Borowski shot the images with a camera that produces 4 inch by 5 inch negatives and then printed the images in a process called lightjet printing. In this digital process, a printer exposes the photographic paper using lasers and the results are hard to believe. The grass in the photos is so detailed it practically begs the viewer to run through the photo barefoot.
To add to the experience, the photos were shot with a wide-angle lens at a vantage point that makes the viewer feel like they are looking down into the images.ˇˇ
"The size of the photographs allows them to fill the viewer's field of vision, pulling the viewer into the space," he said. "At the same time, they are repelled by the lack of a subject."

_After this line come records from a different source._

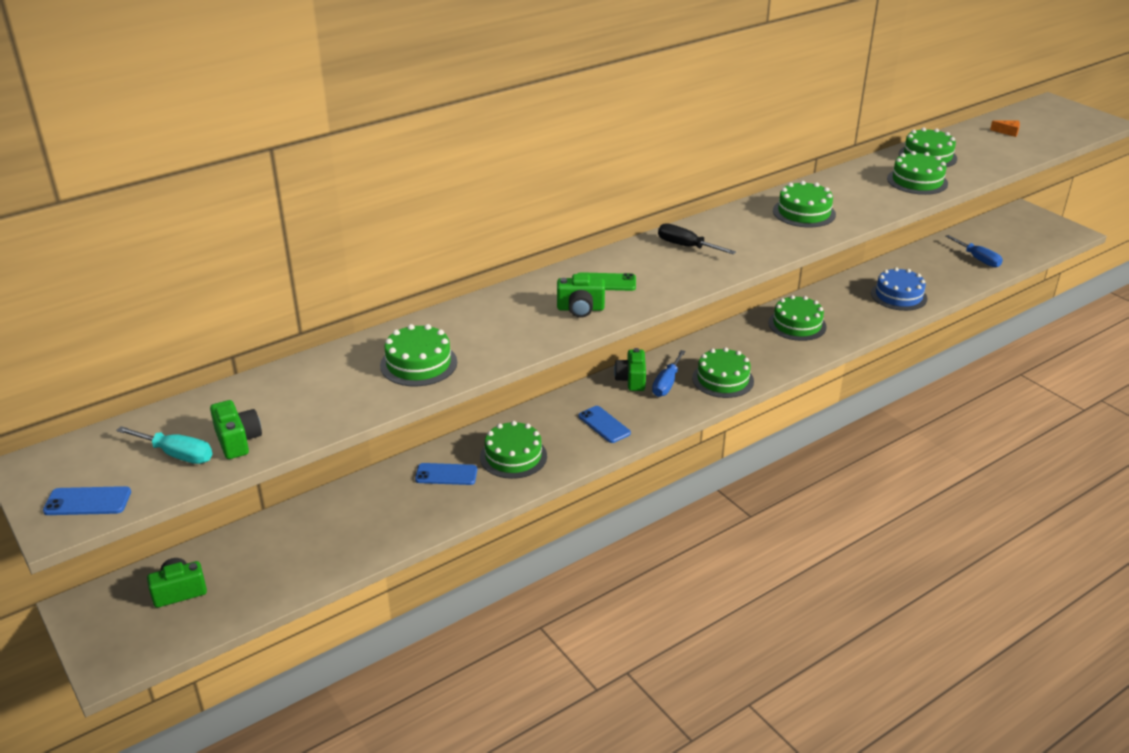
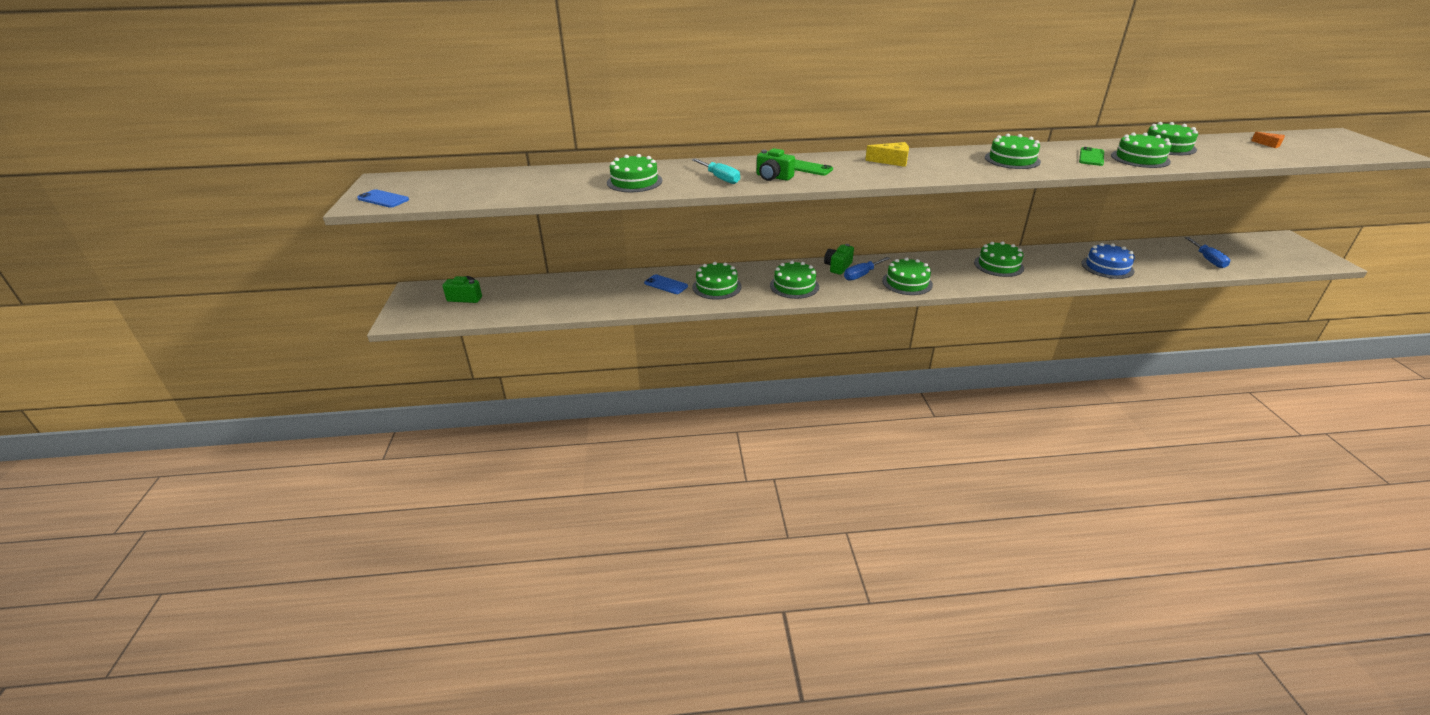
camera: 30 degrees right, 0 degrees up
(177, 455) = (451, 191): turquoise screwdriver -> turquoise screwdriver (720, 178)
(238, 441) = (489, 192): green camera -> none
(604, 425) = (794, 286): blue phone -> green cake
(686, 246) = (892, 161): black screwdriver -> yellow cheese
(873, 190) = (1091, 157): none -> green phone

But strangely enough, it isn't a good enough repellant and viewers feel compelled to get repelled again and again as they circle the gallery. Though "Solitude is not a Measured Space" deals with issues of seclusion in adolescence, the theme is universal and strangely comforting.
The photos evoke an awkward pain, but because they evoke it so well, the work is astonishing. Borowski has taken average subjects people see every day and feel nothing for, and turned them into art that pulls an internal response from the viewer.
Borowski is graduating in December and plans to take a break before graduate school.
He sees "Solitude is not a Measured Space" as closure, his goodbye.
"I want to see what happens to my work when I'm not in school," he said.